Yes, as well as managing all the elements of your fleet, you also need to level up characters. Just like in real life this is done at the pub, and features you pumping hard earned experience points into your characters and occasionally choosing a stat you’d like to boost for them. Some of these are fairly straightforward, like improving turning speed when at the wheel or dealing more damage on deck, but others are utterly baffling. Without any further explanation it took me a while to find out what the Geography stat did from the description of “improves Geography knowledge”, and confusion and complexity is a bit of a running theme in Sailing Era.
For example, as well as exploring the sea you can also venture inland in some specific locations to explore. This is done via a grid of hexagons, and is influenced by the number of supplies a donkey can carry and around a dozen exploration items you can buy to improve certain elements of the journey. I never felt particularly confident going inland because everything about planning it just seemed overly complex, but when quests send you in that direction there’s not really another option.

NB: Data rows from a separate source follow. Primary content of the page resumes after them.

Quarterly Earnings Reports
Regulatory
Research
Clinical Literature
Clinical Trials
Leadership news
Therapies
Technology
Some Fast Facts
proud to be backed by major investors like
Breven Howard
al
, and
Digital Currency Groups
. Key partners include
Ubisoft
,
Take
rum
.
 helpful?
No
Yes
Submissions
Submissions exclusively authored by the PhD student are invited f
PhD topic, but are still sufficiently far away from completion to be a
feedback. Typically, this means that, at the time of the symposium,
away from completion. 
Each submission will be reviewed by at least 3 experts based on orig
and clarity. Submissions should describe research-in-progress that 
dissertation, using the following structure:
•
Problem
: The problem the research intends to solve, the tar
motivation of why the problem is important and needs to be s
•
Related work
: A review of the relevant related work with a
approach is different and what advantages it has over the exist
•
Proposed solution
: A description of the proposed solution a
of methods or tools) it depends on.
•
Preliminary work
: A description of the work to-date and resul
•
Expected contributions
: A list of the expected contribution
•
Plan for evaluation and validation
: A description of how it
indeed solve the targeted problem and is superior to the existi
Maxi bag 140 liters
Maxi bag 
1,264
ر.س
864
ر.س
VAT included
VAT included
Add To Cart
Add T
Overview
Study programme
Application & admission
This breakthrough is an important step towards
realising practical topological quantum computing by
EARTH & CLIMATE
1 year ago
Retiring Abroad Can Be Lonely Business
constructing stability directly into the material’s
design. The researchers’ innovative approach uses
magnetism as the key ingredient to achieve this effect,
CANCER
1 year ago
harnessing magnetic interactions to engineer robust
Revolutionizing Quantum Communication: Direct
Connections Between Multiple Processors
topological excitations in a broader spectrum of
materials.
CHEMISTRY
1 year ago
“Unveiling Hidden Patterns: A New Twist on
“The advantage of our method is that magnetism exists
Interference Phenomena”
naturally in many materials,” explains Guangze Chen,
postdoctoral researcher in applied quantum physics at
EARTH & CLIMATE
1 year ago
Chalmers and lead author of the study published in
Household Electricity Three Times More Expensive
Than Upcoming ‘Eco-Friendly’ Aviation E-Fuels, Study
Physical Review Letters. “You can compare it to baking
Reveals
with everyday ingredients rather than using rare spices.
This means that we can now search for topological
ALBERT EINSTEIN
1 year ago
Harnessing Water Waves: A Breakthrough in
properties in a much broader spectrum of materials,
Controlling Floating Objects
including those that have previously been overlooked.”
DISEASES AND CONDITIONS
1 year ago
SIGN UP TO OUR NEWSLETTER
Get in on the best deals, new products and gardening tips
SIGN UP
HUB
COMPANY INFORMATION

Exploring in your boat is a bit of a mixed bag too, because really it just involves about a minute of sailing until you find another port to investigate. Even when you max out supplies you can only last around five minutes of real time before having to restock your ship, so it never really feels like you get to spend enough time exploring the globe.
It’s also easy to get carried away mapping out an area, and once you go too far from your main objective the only way to get back is another big slog across the ocean. One evening I spent over two hours mapping out the coast of Africa, only to realise that my main quest was back in Europe and it would take another two hours to return. I made a lot of money at the ports along the way, but going into menus to refuel and buy goods for an entire evening is hardly my idea of a good time.
Sailing Era has some interesting ideas, but ultimately the complexity and amount of time it takes to get anything done is just too much. If this game clicks with you there’s hundreds of hours of seafaring to enjoy, but I personally need just a bit more adventuring and fewer menus in my games.
An incredibly deep sailing strategy game
Building up a fleet is satisfying
Discovering the world and its wonders can be compelling
Is far too complex for its own good
Doesn't explain key mechanics very well
Most activities take far too much time to complete
Sailing Era will definitely have its fans, but for me the constant menu navigating and overly complex mechanics made my time at sea fairly underwhelming.